Organisation
Histories of Art, Architecture and Visual Culture
Research Group
The research unit Histories of Art, Architecture and Visual Culture (VISU) offers a platform for fundamental research on the history and theory of art, architecture and visual culture from the early modern period up to the present. It studies not only the artistic and architectural practice, the material object and the spatial environment, but also the broader cultural, historical and societal context, which often relates to current themes such as new media, visualisation of conflict and war, urbanisation, sustainability, multiculturality and globalisation. Key questions concern the circulation of images, artefacts, practices and knowlegde across boundaries. These cross-overs are understood as mutual interactions between the different arts and as exchanges between different cultures, traditions, regions or periods.
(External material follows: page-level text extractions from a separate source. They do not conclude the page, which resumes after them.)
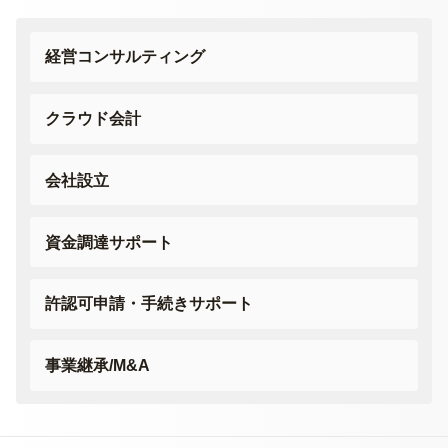
経営コンサルティング
クラウド会計
会社設立
資金調達サポート
許認可申請・
手続きサポート
事業継承/M&A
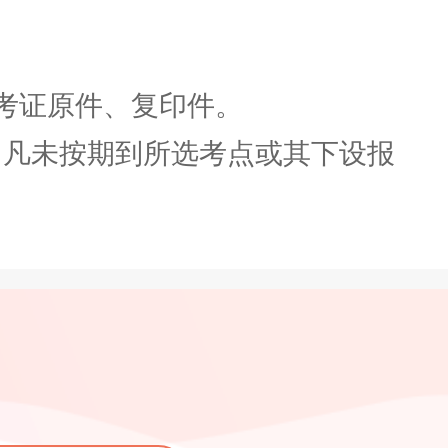
考证原件、复印件。
凡未按期到所选考点或其下设报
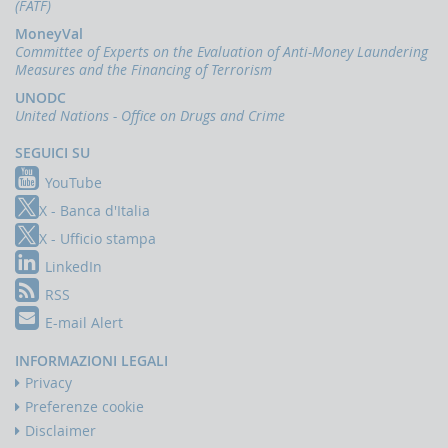
Comunicazioni
(FATF)
oggettive
MoneyVal
(OGG)
Committee of Experts on the Evaluation of Anti-Money Laundering
Measures and the Financing of Terrorism
Dichiarazioni
operazioni
UNODC
in
United Nations - Office on Drugs and Crime
oro
(ORO)
SEGUICI SU
Comunicazioni
YouTube
sanzioni
finanziarie
X - Banca d'Italia
X - Ufficio stampa
Comunicazioni
Russia
LinkedIn
e
Bielorussia
RSS
(DEPRU,
E-mail Alert
TRU,
RUS,
INFORMAZIONI LEGALI
CBR)
Privacy
ORTALE
Preferenze cookie
NFOSTAT-
Disclaimer
F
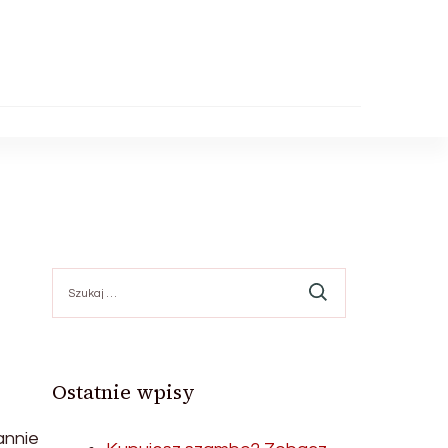
Szukaj:
Ostatnie wpisy
annie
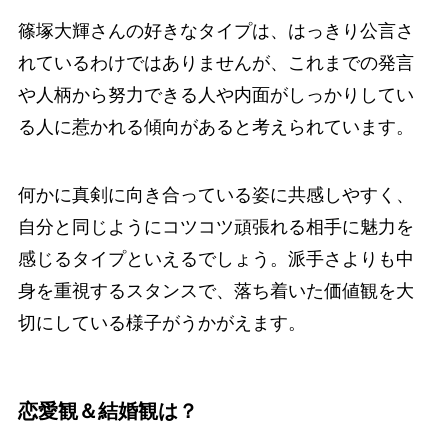
篠塚大輝さんの好きなタイプは、はっきり公言さ
れているわけではありませんが、これまでの発言
や人柄から努力できる人や内面がしっかりしてい
る人に惹かれる傾向があると考えられています。
何かに真剣に向き合っている姿に共感しやすく、
自分と同じようにコツコツ頑張れる相手に魅力を
感じるタイプといえるでしょう。派手さよりも中
身を重視するスタンスで、落ち着いた価値観を大
切にしている様子がうかがえます。
恋愛観＆結婚観は？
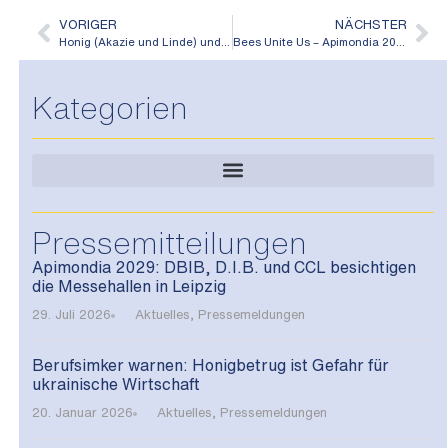
VORIGER
NÄCHSTER
Honig (Akazie und Linde) und Wachs zu verkaufen
Bees Unite Us – Apimondia 2029 kommt nach Leipzig
Kategorien
Pressemitteilungen
Apimondia 2029: DBIB, D.I.B. und CCL besichtigen
die Messehallen in Leipzig
29. Juli 2026
Aktuelles
,
Pressemeldungen
Berufsimker warnen: Honigbetrug ist Gefahr für
ukrainische Wirtschaft
20. Januar 2026
Aktuelles
,
Pressemeldungen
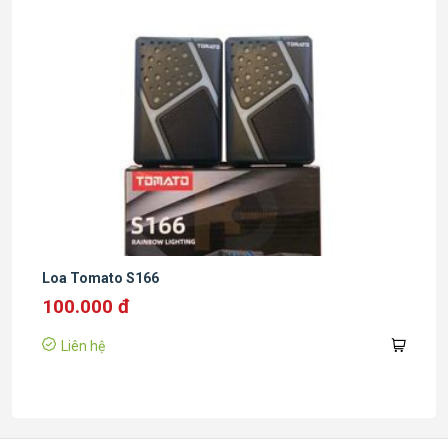
Loa Tomato S166
100.000 đ
Liên hệ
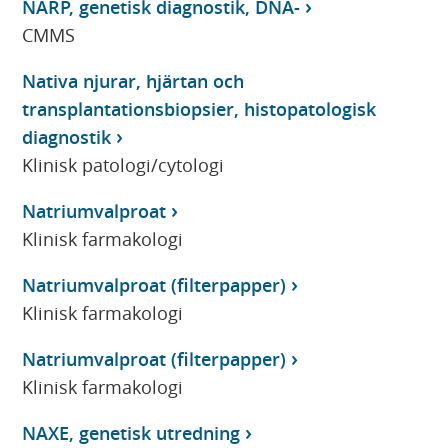
NARP, genetisk diagnostik, DNA-
CMMS
Nativa njurar, hjärtan och
transplantationsbiopsier, histopatologisk
diagnostik
Klinisk patologi/cytologi
Natriumvalproat
Klinisk farmakologi
Natriumvalproat (filterpapper)
Klinisk farmakologi
Natriumvalproat (filterpapper)
Klinisk farmakologi
NAXE, genetisk utredning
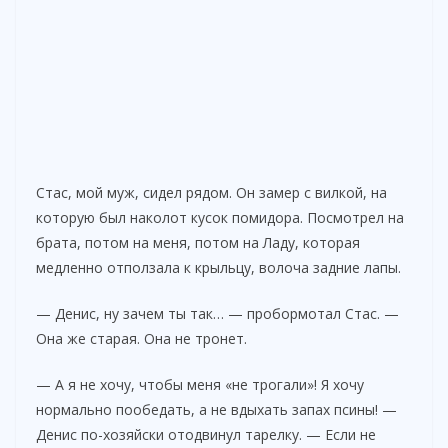
Стас, мой муж, сидел рядом. Он замер с вилкой, на
которую был наколот кусок помидора. Посмотрел на
брата, потом на меня, потом на Ладу, которая
медленно отползала к крыльцу, волоча задние лапы.
— Денис, ну зачем ты так… — пробормотал Стас. —
Она же старая. Она не тронет.
— А я не хочу, чтобы меня «не трогали»! Я хочу
нормально пообедать, а не вдыхать запах псины! —
Денис по-хозяйски отодвинул тарелку. — Если не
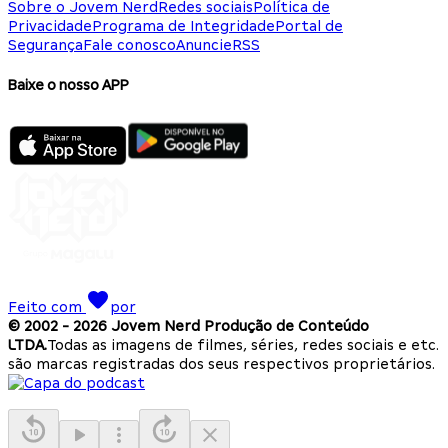
Sobre o Jovem Nerd
Redes sociais
Política de
Privacidade
Programa de Integridade
Portal de
Segurança
Fale conosco
Anuncie
RSS
Baixe o nosso APP
Feito com
por
© 2002 -
2026
Jovem Nerd Produção de Conteúdo
LTDA.
Todas as imagens de filmes, séries, redes sociais e etc.
são marcas registradas dos seus respectivos proprietários.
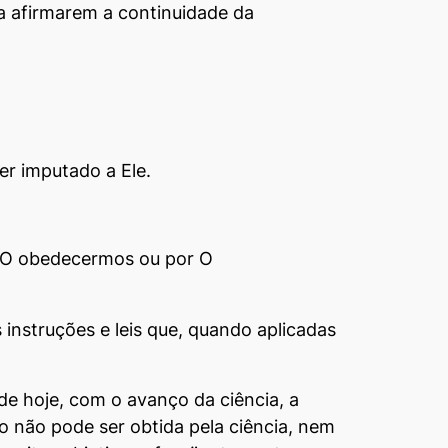
a afirmarem a continuidade da
er imputado a Ele.
 O obedecer­mos ou por O
nstruções e leis que, quando aplicadas
de hoje, com o avanço da ciência, a
o não pode ser obtida pela ciência, nem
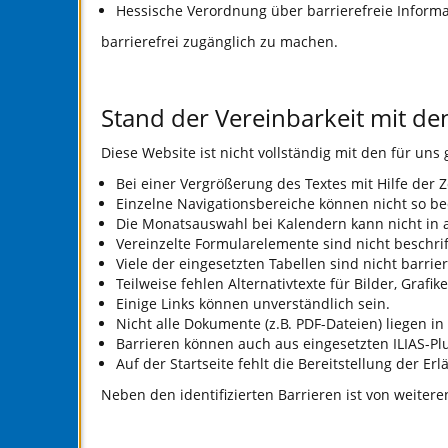
Hessische Verordnung über barrierefreie Informa
barrierefrei zugänglich zu machen.
Stand der Vereinbarkeit mit d
Diese Website ist nicht vollständig mit den für uns
Bei einer Vergrößerung des Textes mit Hilfe der 
Einzelne Navigationsbereiche können nicht so bed
Die Monatsauswahl bei Kalendern kann nicht in a
Vereinzelte Formularelemente sind nicht beschrif
Viele der eingesetzten Tabellen sind nicht barrier
Teilweise fehlen Alternativtexte für Bilder, Gra
Einige Links können unverständlich sein.
Nicht alle Dokumente (z.B. PDF-Dateien) liegen in
Barrieren können auch aus eingesetzten ILIAS-Pl
Auf der Startseite fehlt die Bereitstellung der 
Neben den identifizierten Barrieren ist von weiter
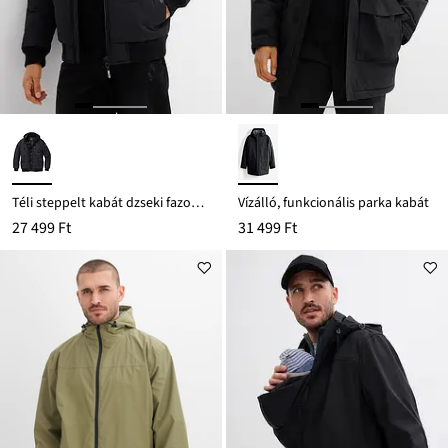
Téli steppelt kabát dzseki fazonban, kapucnival
Vízálló, funkcionális parka kabát
27 499 Ft
31 499 Ft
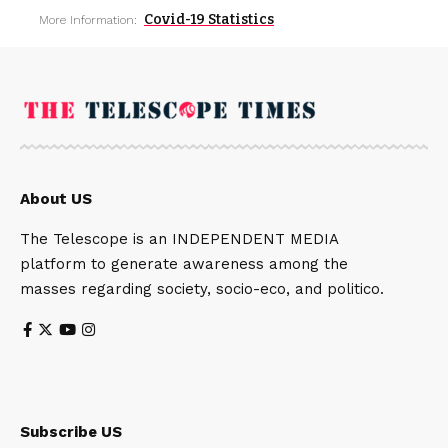
Covid-19 Statistics
More Information:
About US
The Telescope is an INDEPENDENT MEDIA
platform to generate awareness among the
masses regarding society, socio-eco, and politico.
Subscribe US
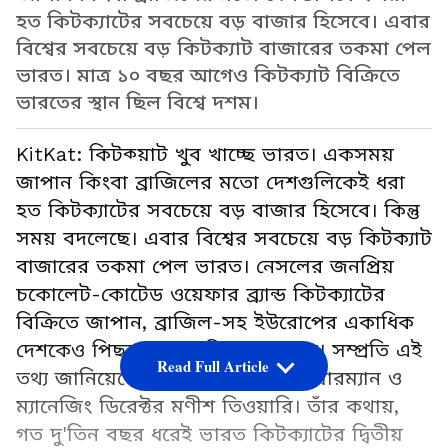
হত কিটক্যাটের সবচেয়ে বড় বাজার হিসেবে। এবার
বিশ্বের সবচেয়ে বড় কিটক্যাট বাজারের তকমা পেল
ভারত। মাত্র ১০ বছর আগেও কিটক্যাট বিক্রিতে
ভারতের স্থান ছিল বিশ্বে দশম।
KitKat: কিটক্য়াট খুব খাচ্ছে ভারত। একসময়
জাপান কিংবা ব্রাজিলের মতো দেশগুলিকেই ধরা
হত কিটক্যাটের সবচেয়ে বড় বাজার হিসেবে। কিন্তু
সময় বদলেছে। এবার বিশ্বের সবচেয়ে বড় কিটক্যাট
বাজারের তকমা পেল ভারত। নেসলের জনপ্রিয়
চকোলেট-কোটেড ওয়েফার ব্র্যান্ড কিটক্যাটের
বিক্রিতে জাপান, ব্রাজিল-সহ ইউরোপের একাধিক
দেশকেও পিছনে ফেলে দিয়েছে ভারত। সম্প্রতি এই
Read Full Article
তথ্য জানিয়েছেন, নেসলে ইন্ডিয়ার চেয়ারম্যান ও
ম্যানেজিং ডিরেক্টর মণীশ তিওয়ারি। তাঁর কথায়,
গত দু'তিন বছর ধরেই ভারত কিটক্যাটের দ্বিতীয়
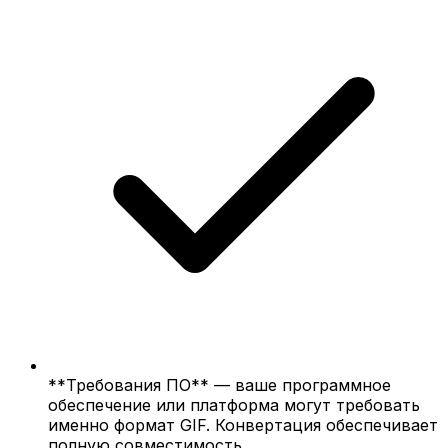
**Требования ПО** — ваше программное
обеспечение или платформа могут требовать
именно формат GIF. Конвертация обеспечивает
полную совместимость.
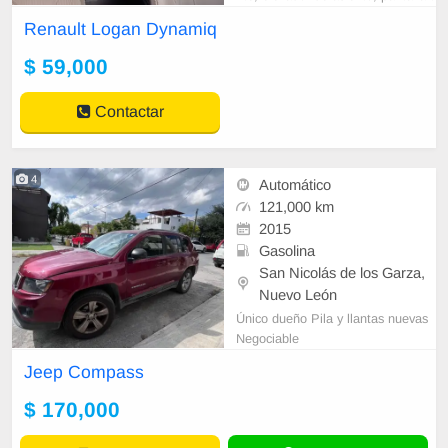
áctil GPS, alarma viper, espejos y
Renault Logan Dynamiq
vidrios eléctricos,
$ 59,000
Contactar
4
Automático
121,000 km
2015
Gasolina
San Nicolás de los Garza,
Nuevo León
Único dueño Pila y llantas nuevas
Negociable
Jeep Compass
$ 170,000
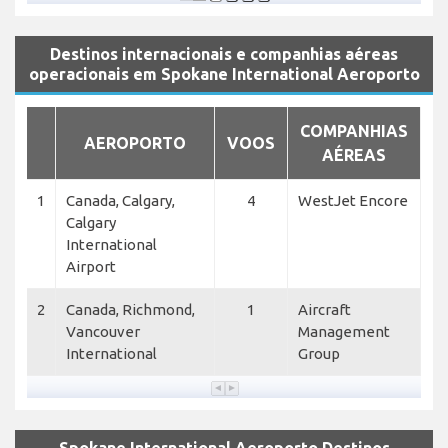
Destinos internacionais e companhias aéreas
operacionais em Spokane International Aeroporto
COMPANHIAS
AEROPORTO
VOOS
AÉREAS
1
Canada, Calgary,
4
WestJet Encore
Calgary
International
Airport
2
Canada, Richmond,
1
Aircraft
Vancouver
Management
International
Group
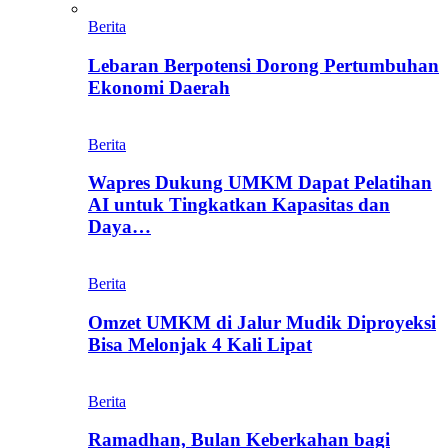
Berita
Lebaran Berpotensi Dorong Pertumbuhan
Ekonomi Daerah
Berita
Wapres Dukung UMKM Dapat Pelatihan
AI untuk Tingkatkan Kapasitas dan
Daya…
Berita
Omzet UMKM di Jalur Mudik Diproyeksi
Bisa Melonjak 4 Kali Lipat
Berita
Ramadhan, Bulan Keberkahan bagi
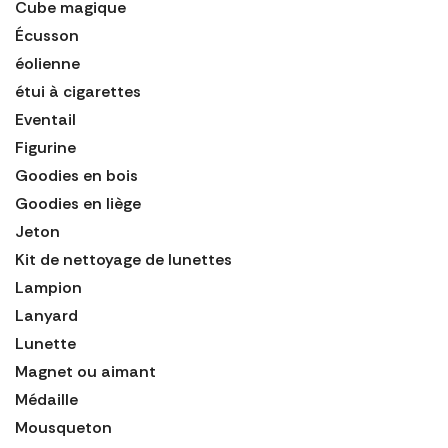
Cube magique
Écusson
éolienne
étui à cigarettes
Eventail
Figurine
Goodies en bois
Goodies en liège
Jeton
Kit de nettoyage de lunettes
Lampion
Lanyard
Lunette
Magnet ou aimant
Médaille
Mousqueton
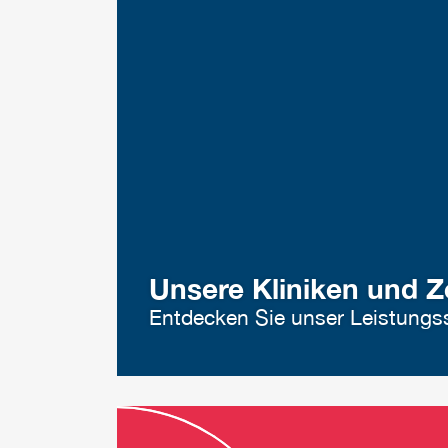
Unsere Kliniken und Z
Entdecken Sie unser Leistung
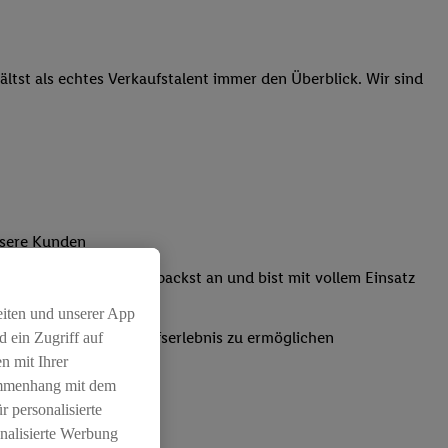
tst als echtes Verkaufstalent immer den Überblick. Wir sind
unsere Kunden
Kassensystemen: Du packst an und bist mit vollem Einsatz
eiten und unserer App
um ein positives Einkaufserlebnis zu ermöglichen
 ein Zugriff auf
n mit Ihrer
ammenhang mit dem
r personalisierte
nalisierte Werbung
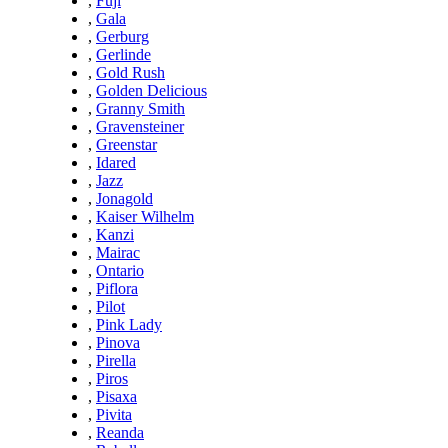
,
Fuji
,
Gala
,
Gerburg
,
Gerlinde
,
Gold Rush
,
Golden Delicious
,
Granny Smith
,
Gravensteiner
,
Greenstar
,
Idared
,
Jazz
,
Jonagold
,
Kaiser Wilhelm
,
Kanzi
,
Mairac
,
Ontario
,
Piflora
,
Pilot
,
Pink Lady
,
Pinova
,
Pirella
,
Piros
,
Pisaxa
,
Pivita
,
Reanda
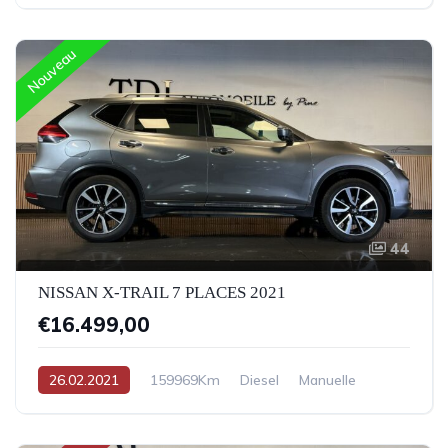
Nouveau
44
NISSAN X-TRAIL 7 PLACES 2021
€16.499,00
26.02.2021
159969Km
Diesel
Manuelle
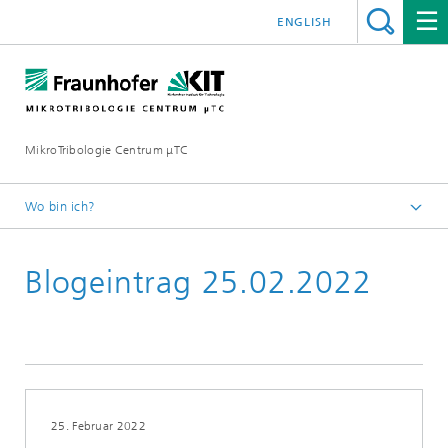
ENGLISH
MikroTribologie Centrum μTC
Wo bin ich?
Startseite
Blogeintrag 25.02.2022
Aktuelles
25. Februar 2022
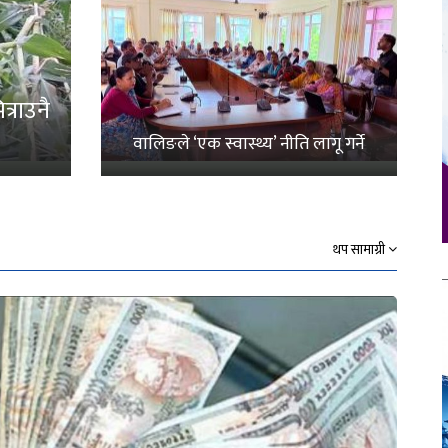
्राउनै
वालिङले ‘एक स्वास्थ्य’ नीति लागू गर्ने
थप सामाग्री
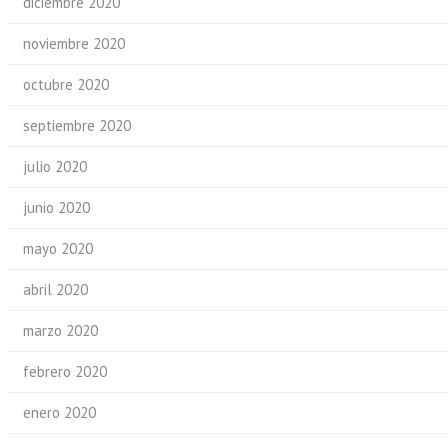
diciembre 2020
noviembre 2020
octubre 2020
septiembre 2020
julio 2020
junio 2020
mayo 2020
abril 2020
marzo 2020
febrero 2020
enero 2020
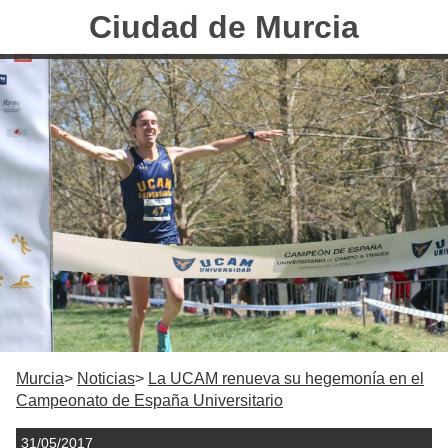
Ciudad de Murcia
Murcia
Noticias
La UCAM renueva su hegemonía en el
Campeonato de España Universitario
31/05/2017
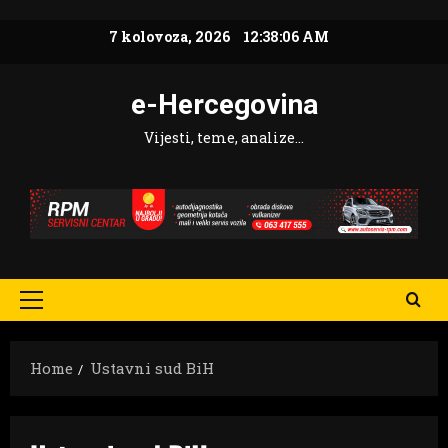
Skip
7 kolovoza, 2026
12:38:08 AM
to
content
e-Hercegovina
Vijesti, teme, analize…
Primary
Menu
Home
Ustavni sud BiH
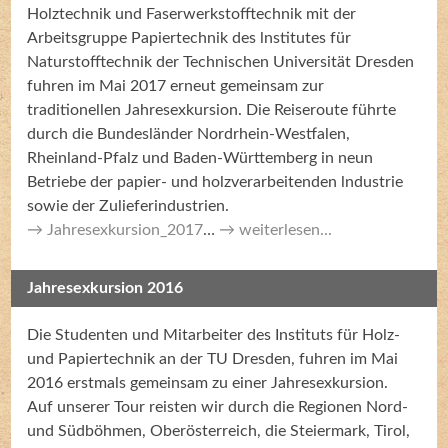
Holztechnik und Faserwerkstofftechnik mit der
Arbeitsgruppe Papiertechnik des lnstitutes für
Naturstofftechnik der Technischen Universität Dresden
fuhren im Mai 2017 erneut gemeinsam zur
traditionellen Jahresexkursion. Die Reiseroute führte
durch die Bundesländer Nordrhein-Westfalen,
Rheinland-Pfalz und Baden-Württemberg in neun
Betriebe der papier- und holzverarbeitenden lndustrie
sowie der Zulieferindustrien.
Jahresexkursion_2017
…
weiterlesen...
Jahresexkursion 2016
Die Studenten und Mitarbeiter des Instituts für Holz-
und Papiertechnik an der TU Dresden, fuhren im Mai
2016 erstmals gemeinsam zu einer Jahresexkursion.
Auf unserer Tour reisten wir durch die Regionen Nord-
und Südböhmen, Oberösterreich, die Steiermark, Tirol,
The scientific research within VISU is structured around three closely interwoven research lines:
• Histories of Architecture
This research line focuses on the history of architecture, urbanism and the decorative arts from the early modern period up to the present. Particular attention goes to the Low Countries (early modern period) in a European perspective and to Belgium (from the 19th century) in a global context. In line with the tradition of architectural history, research is carried out on all aspects of the built environment: from planning, design and execution of buildings to their interior design, decoration, use, reception, typological development and theorisation. At the same time the focus on architecture is broadened by studying also the multiple interactions with neighbouring domains: on the one hand with science and technology, among others via research on engineering and building techniques (cf. construction history); on the other with the arts and visual culture, among others via research on the oeuvre of artists-architects and the representation of architecture and cities in the visual arts (cf. urban iconography).
• Early Modern Art and Visual Culture
In extension of the previous research line, this line studies European early modern art and visual culture in a global perspective. Anchored in the art-historical tradition by an object-oriented approach, the aim is to broaden the monographic view and look at interactions between objects, images, makers and beholders, thus mapping the broader visual culture. Special expertise concerns the circulation of artworks and artefacts in networks of artists, scholars and merchants in the sixteenth- and seventeenth-century Low Countries. The study of canonical works by Bruegel and Rubens, among others, as well as anonymous pamphlets and news prints, in connection with material and literary culture and socio-political contexts, aims to reintegrate early modern images and objects in the societal debates and reflections of their time, often resonating today: knowledge explosion, new media, political and confessional polarisation, climate, globalisation, urbanisation, interrogation and meditation.